## begin DATA

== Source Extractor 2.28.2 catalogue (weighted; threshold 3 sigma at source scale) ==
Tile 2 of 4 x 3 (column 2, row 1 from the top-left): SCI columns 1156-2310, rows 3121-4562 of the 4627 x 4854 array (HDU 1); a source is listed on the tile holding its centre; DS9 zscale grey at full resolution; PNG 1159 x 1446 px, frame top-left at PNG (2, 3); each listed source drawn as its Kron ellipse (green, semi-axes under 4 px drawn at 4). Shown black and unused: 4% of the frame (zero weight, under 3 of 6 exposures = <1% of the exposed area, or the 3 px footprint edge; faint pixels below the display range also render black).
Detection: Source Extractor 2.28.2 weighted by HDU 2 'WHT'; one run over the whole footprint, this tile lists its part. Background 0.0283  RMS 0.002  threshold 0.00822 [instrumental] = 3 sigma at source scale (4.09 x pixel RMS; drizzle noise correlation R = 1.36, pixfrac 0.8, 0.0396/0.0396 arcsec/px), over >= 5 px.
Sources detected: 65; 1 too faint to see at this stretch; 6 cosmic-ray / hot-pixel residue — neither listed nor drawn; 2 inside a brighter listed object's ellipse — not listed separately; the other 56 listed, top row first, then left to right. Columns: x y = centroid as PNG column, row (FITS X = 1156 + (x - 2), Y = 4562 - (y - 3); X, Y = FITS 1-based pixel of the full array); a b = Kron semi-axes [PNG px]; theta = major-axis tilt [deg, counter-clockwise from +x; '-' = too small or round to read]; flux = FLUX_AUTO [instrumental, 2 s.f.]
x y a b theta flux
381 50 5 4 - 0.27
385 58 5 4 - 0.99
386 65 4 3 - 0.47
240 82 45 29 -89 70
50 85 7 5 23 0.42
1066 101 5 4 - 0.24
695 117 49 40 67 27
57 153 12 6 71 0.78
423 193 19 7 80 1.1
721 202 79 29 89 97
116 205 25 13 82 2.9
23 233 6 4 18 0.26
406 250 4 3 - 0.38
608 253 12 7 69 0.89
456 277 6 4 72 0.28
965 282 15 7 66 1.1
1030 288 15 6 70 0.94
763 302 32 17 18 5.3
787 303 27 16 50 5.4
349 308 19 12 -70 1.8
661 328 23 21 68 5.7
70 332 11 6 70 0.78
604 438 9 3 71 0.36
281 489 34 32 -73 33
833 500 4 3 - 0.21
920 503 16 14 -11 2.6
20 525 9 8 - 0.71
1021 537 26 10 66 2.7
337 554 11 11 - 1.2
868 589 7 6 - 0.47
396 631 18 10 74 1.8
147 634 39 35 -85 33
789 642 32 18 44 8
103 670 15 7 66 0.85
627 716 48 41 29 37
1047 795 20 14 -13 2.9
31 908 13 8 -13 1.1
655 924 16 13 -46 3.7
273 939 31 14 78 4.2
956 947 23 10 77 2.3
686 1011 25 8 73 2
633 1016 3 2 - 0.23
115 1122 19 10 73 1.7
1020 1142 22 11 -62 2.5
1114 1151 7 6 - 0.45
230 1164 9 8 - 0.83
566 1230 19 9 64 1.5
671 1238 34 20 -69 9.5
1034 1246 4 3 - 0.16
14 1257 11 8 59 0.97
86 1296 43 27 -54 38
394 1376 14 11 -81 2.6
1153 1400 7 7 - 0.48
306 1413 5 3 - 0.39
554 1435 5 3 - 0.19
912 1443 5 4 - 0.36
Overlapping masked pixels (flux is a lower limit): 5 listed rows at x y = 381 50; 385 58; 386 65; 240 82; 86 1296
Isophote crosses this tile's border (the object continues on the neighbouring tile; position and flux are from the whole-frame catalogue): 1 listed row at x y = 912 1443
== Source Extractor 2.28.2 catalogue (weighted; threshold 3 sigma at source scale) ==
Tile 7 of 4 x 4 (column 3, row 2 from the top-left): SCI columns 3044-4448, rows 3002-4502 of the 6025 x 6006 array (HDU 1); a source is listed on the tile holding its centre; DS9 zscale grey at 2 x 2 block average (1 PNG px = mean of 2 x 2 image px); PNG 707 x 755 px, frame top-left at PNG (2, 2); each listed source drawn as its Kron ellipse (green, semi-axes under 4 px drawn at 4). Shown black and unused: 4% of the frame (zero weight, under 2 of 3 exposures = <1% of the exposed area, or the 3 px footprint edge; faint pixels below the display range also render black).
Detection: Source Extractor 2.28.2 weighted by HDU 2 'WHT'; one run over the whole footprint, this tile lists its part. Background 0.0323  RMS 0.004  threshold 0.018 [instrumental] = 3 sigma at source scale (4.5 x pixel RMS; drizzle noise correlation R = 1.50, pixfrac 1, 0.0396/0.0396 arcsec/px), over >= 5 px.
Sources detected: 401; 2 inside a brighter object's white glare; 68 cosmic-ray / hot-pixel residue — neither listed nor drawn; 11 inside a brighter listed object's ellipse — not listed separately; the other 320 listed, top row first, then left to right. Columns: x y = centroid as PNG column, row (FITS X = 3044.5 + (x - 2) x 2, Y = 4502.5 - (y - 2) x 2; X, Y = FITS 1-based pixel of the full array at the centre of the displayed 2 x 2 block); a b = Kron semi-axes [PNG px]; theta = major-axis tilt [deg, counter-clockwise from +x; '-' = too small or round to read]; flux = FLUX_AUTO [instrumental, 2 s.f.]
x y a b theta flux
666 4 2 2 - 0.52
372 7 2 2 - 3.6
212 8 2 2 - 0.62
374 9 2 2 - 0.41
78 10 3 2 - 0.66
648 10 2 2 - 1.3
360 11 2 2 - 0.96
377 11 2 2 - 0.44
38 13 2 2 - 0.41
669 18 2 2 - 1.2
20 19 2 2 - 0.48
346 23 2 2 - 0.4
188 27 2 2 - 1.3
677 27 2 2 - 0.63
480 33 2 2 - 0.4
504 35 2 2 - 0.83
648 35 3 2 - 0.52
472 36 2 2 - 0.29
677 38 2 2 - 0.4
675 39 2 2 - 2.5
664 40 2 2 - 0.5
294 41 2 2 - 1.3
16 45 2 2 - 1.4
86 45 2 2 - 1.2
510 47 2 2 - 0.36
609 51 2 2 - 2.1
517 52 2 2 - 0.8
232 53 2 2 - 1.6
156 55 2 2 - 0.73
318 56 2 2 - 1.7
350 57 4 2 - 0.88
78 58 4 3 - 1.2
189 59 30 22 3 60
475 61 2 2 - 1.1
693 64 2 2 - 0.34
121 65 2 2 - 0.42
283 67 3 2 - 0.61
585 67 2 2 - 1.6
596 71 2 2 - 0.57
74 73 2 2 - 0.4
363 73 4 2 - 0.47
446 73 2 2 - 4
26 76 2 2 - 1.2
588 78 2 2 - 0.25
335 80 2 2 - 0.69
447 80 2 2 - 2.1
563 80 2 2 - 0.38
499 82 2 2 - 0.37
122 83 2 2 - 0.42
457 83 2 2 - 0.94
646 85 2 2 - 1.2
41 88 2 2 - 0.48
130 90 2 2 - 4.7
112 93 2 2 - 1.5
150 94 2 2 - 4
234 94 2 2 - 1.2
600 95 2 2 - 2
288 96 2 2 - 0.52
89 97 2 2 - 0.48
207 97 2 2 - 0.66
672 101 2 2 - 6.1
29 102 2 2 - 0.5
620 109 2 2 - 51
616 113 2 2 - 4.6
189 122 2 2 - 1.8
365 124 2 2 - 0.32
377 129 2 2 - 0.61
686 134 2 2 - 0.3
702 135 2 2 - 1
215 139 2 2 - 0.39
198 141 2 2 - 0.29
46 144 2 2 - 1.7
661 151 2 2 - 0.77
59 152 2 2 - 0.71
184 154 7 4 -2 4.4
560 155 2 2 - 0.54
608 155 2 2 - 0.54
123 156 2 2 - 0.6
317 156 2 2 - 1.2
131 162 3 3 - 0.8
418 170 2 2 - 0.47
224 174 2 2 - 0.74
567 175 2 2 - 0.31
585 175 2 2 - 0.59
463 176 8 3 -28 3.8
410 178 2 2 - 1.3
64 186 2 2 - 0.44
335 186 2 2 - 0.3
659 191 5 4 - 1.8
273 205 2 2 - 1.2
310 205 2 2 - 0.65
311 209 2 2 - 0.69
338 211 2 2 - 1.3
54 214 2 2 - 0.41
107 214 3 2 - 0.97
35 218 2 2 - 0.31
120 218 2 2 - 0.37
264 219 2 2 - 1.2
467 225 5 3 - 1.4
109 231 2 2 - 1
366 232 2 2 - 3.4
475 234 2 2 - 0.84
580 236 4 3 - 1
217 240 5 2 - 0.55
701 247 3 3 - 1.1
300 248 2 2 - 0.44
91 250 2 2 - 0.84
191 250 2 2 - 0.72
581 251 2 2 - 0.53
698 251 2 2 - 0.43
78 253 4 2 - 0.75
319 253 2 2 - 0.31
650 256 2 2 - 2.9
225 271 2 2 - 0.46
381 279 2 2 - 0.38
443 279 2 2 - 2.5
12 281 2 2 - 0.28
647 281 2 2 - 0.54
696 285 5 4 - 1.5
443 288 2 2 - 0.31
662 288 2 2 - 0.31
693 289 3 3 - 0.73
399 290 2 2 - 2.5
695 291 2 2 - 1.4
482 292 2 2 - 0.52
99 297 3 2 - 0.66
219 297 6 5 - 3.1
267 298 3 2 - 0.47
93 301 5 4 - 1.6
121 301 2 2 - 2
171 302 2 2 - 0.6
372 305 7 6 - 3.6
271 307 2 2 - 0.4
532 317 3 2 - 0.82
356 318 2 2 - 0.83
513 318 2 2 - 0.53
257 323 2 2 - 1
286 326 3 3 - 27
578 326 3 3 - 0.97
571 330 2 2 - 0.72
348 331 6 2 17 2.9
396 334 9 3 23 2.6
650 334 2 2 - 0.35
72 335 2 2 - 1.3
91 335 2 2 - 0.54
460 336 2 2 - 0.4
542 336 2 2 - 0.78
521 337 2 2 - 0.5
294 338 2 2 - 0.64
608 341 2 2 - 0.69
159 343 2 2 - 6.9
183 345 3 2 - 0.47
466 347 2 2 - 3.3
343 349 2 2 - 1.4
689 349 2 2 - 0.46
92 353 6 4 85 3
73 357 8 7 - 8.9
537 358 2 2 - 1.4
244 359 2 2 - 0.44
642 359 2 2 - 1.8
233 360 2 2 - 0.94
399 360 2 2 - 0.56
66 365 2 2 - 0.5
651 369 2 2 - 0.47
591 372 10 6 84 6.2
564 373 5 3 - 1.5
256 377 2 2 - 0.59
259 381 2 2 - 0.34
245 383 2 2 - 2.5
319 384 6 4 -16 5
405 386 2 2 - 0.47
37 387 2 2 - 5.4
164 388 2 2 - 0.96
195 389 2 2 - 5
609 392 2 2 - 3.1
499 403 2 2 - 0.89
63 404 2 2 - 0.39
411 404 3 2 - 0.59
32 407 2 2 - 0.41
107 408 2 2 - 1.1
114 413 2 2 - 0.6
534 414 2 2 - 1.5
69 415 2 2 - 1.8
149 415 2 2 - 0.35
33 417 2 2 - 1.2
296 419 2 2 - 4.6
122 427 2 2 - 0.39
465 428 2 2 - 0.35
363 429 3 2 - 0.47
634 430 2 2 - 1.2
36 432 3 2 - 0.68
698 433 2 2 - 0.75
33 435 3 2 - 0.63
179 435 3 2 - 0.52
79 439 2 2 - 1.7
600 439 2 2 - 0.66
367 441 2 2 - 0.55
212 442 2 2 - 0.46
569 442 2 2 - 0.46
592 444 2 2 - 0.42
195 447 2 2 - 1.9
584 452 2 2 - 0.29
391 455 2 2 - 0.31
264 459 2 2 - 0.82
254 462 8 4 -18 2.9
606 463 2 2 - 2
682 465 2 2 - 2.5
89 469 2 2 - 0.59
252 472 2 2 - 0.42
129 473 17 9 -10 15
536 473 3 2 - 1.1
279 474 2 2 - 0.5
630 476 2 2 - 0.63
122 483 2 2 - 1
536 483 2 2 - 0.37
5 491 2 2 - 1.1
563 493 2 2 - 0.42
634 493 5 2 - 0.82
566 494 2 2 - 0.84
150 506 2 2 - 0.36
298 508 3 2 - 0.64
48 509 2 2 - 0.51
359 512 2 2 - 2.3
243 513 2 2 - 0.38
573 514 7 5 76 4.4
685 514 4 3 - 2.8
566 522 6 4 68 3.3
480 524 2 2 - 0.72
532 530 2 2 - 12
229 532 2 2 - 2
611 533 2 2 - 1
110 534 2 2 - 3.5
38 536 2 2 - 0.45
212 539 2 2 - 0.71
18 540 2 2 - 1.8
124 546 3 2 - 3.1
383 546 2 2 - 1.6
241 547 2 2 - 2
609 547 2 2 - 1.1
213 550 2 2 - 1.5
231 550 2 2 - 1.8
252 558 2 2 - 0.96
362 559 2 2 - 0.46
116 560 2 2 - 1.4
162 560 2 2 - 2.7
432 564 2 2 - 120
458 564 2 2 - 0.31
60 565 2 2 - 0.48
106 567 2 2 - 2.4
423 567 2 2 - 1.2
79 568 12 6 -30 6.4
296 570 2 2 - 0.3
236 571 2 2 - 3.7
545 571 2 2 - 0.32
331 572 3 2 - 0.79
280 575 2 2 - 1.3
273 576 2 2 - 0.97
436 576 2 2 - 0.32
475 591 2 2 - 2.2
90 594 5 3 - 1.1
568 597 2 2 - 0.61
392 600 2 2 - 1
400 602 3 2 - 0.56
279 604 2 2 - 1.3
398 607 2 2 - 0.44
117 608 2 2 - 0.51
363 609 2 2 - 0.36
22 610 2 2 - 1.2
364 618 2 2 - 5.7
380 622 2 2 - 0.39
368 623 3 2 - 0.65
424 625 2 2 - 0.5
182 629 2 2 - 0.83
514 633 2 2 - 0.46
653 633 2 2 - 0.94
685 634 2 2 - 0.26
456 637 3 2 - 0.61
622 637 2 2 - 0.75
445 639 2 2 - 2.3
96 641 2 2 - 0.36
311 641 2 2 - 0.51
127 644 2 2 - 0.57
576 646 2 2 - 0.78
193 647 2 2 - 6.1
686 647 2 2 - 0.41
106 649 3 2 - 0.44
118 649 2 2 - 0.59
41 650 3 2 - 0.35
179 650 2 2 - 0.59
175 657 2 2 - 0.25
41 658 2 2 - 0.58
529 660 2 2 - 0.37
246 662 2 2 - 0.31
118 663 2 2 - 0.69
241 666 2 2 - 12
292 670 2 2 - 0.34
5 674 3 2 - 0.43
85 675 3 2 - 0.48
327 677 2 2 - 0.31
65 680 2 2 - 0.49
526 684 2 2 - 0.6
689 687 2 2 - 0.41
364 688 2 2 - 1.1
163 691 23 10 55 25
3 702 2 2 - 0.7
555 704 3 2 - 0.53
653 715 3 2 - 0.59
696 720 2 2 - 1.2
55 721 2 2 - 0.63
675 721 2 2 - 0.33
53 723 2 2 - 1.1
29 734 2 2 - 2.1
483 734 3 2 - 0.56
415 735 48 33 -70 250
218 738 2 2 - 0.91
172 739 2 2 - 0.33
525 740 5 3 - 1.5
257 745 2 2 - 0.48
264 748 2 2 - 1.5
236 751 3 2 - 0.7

## end DATA

* **WHAT YOU WILL DO**:
Write out the material from its first line through the line containing "385 58 5 4 - 0.99", copying every line exactly as it stands.

* **FULL ANSWER**:
== Source Extractor 2.28.2 catalogue (weighted; threshold 3 sigma at source scale) ==
Tile 2 of 4 x 3 (column 2, row 1 from the top-left): SCI columns 1156-2310, rows 3121-4562 of the 4627 x 4854 array (HDU 1); a source is listed on the tile holding its centre; DS9 zscale grey at full resolution; PNG 1159 x 1446 px, frame top-left at PNG (2, 3); each listed source drawn as its Kron ellipse (green, semi-axes under 4 px drawn at 4). Shown black and unused: 4% of the frame (zero weight, under 3 of 6 exposures = <1% of the exposed area, or the 3 px footprint edge; faint pixels below the display range also render black).
Detection: Source Extractor 2.28.2 weighted by HDU 2 'WHT'; one run over the whole footprint, this tile lists its part. Background 0.0283  RMS 0.002  threshold 0.00822 [instrumental] = 3 sigma at source scale (4.09 x pixel RMS; drizzle noise correlation R = 1.36, pixfrac 0.8, 0.0396/0.0396 arcsec/px), over >= 5 px.
Sources detected: 65; 1 too faint to see at this stretch; 6 cosmic-ray / hot-pixel residue — neither listed nor drawn; 2 inside a brighter listed object's ellipse — not listed separately; the other 56 listed, top row first, then left to right. Columns: x y = centroid as PNG column, row (FITS X = 1156 + (x - 2), Y = 4562 - (y - 3); X, Y = FITS 1-based pixel of the full array); a b = Kron semi-axes [PNG px]; theta = major-axis tilt [deg, counter-clockwise from +x; '-' = too small or round to read]; flux = FLUX_AUTO [instrumental, 2 s.f.]
x y a b theta flux
381 50 5 4 - 0.27
385 58 5 4 - 0.99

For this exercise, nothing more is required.